Data section
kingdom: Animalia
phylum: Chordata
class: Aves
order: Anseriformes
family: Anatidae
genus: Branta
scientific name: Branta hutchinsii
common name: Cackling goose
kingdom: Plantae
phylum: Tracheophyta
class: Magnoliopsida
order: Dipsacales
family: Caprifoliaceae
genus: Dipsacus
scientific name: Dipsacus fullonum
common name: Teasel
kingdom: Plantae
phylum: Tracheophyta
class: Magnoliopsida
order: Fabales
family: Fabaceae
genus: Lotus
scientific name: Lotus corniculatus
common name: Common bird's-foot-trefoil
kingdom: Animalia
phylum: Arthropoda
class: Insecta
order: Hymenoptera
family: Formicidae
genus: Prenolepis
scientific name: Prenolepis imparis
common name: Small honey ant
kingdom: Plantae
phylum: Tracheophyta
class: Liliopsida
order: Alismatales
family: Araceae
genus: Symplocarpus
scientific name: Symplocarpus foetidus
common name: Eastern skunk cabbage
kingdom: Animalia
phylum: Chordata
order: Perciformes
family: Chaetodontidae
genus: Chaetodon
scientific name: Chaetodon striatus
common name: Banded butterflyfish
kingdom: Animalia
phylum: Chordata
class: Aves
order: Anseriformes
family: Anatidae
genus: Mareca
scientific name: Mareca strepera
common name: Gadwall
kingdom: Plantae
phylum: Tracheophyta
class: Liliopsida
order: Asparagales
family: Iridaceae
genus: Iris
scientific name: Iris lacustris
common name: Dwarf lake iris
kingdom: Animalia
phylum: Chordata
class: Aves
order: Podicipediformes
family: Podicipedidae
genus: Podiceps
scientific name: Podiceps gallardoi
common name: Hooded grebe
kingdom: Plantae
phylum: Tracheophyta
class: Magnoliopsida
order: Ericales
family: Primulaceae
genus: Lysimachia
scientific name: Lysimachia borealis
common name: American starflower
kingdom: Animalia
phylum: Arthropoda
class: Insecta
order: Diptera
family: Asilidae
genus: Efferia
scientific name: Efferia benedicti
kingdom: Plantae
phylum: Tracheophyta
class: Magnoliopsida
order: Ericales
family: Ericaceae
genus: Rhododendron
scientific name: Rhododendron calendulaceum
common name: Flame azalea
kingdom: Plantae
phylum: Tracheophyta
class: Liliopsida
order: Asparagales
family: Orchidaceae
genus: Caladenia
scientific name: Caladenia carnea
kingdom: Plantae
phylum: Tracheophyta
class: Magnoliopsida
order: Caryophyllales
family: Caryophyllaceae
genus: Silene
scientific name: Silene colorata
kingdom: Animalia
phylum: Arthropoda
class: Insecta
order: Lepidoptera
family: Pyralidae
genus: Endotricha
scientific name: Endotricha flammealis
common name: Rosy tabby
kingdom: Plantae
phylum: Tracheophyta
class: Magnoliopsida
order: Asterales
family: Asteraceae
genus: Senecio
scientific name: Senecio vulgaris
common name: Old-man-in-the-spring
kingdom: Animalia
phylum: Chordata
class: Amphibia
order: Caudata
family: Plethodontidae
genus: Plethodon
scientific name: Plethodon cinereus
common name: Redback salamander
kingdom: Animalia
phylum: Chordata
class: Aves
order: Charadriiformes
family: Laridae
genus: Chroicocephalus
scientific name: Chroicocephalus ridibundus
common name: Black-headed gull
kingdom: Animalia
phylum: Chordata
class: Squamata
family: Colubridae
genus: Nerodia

Set problem
Repeat every line of the listing above word for word, without changing anything.

Answer to the exercise
kingdom: Animalia
phylum: Chordata
class: Aves
order: Anseriformes
family: Anatidae
genus: Branta
scientific name: Branta hutchinsii
common name: Cackling goose
kingdom: Plantae
phylum: Tracheophyta
class: Magnoliopsida
order: Dipsacales
family: Caprifoliaceae
genus: Dipsacus
scientific name: Dipsacus fullonum
common name: Teasel
kingdom: Plantae
phylum: Tracheophyta
class: Magnoliopsida
order: Fabales
family: Fabaceae
genus: Lotus
scientific name: Lotus corniculatus
common name: Common bird's-foot-trefoil
kingdom: Animalia
phylum: Arthropoda
class: Insecta
order: Hymenoptera
family: Formicidae
genus: Prenolepis
scientific name: Prenolepis imparis
common name: Small honey ant
kingdom: Plantae
phylum: Tracheophyta
class: Liliopsida
order: Alismatales
family: Araceae
genus: Symplocarpus
scientific name: Symplocarpus foetidus
common name: Eastern skunk cabbage
kingdom: Animalia
phylum: Chordata
order: Perciformes
family: Chaetodontidae
genus: Chaetodon
scientific name: Chaetodon striatus
common name: Banded butterflyfish
kingdom: Animalia
phylum: Chordata
class: Aves
order: Anseriformes
family: Anatidae
genus: Mareca
scientific name: Mareca strepera
common name: Gadwall
kingdom: Plantae
phylum: Tracheophyta
class: Liliopsida
order: Asparagales
family: Iridaceae
genus: Iris
scientific name: Iris lacustris
common name: Dwarf lake iris
kingdom: Animalia
phylum: Chordata
class: Aves
order: Podicipediformes
family: Podicipedidae
genus: Podiceps
scientific name: Podiceps gallardoi
common name: Hooded grebe
kingdom: Plantae
phylum: Tracheophyta
class: Magnoliopsida
order: Ericales
family: Primulaceae
genus: Lysimachia
scientific name: Lysimachia borealis
common name: American starflower
kingdom: Animalia
phylum: Arthropoda
class: Insecta
order: Diptera
family: Asilidae
genus: Efferia
scientific name: Efferia benedicti
kingdom: Plantae
phylum: Tracheophyta
class: Magnoliopsida
order: Ericales
family: Ericaceae
genus: Rhododendron
scientific name: Rhododendron calendulaceum
common name: Flame azalea
kingdom: Plantae
phylum: Tracheophyta
class: Liliopsida
order: Asparagales
family: Orchidaceae
genus: Caladenia
scientific name: Caladenia carnea
kingdom: Plantae
phylum: Tracheophyta
class: Magnoliopsida
order: Caryophyllales
family: Caryophyllaceae
genus: Silene
scientific name: Silene colorata
kingdom: Animalia
phylum: Arthropoda
class: Insecta
order: Lepidoptera
family: Pyralidae
genus: Endotricha
scientific name: Endotricha flammealis
common name: Rosy tabby
kingdom: Plantae
phylum: Tracheophyta
class: Magnoliopsida
order: Asterales
family: Asteraceae
genus: Senecio
scientific name: Senecio vulgaris
common name: Old-man-in-the-spring
kingdom: Animalia
phylum: Chordata
class: Amphibia
order: Caudata
family: Plethodontidae
genus: Plethodon
scientific name: Plethodon cinereus
common name: Redback salamander
kingdom: Animalia
phylum: Chordata
class: Aves
order: Charadriiformes
family: Laridae
genus: Chroicocephalus
scientific name: Chroicocephalus ridibundus
common name: Black-headed gull
kingdom: Animalia
phylum: Chordata
class: Squamata
family: Colubridae
genus: Nerodia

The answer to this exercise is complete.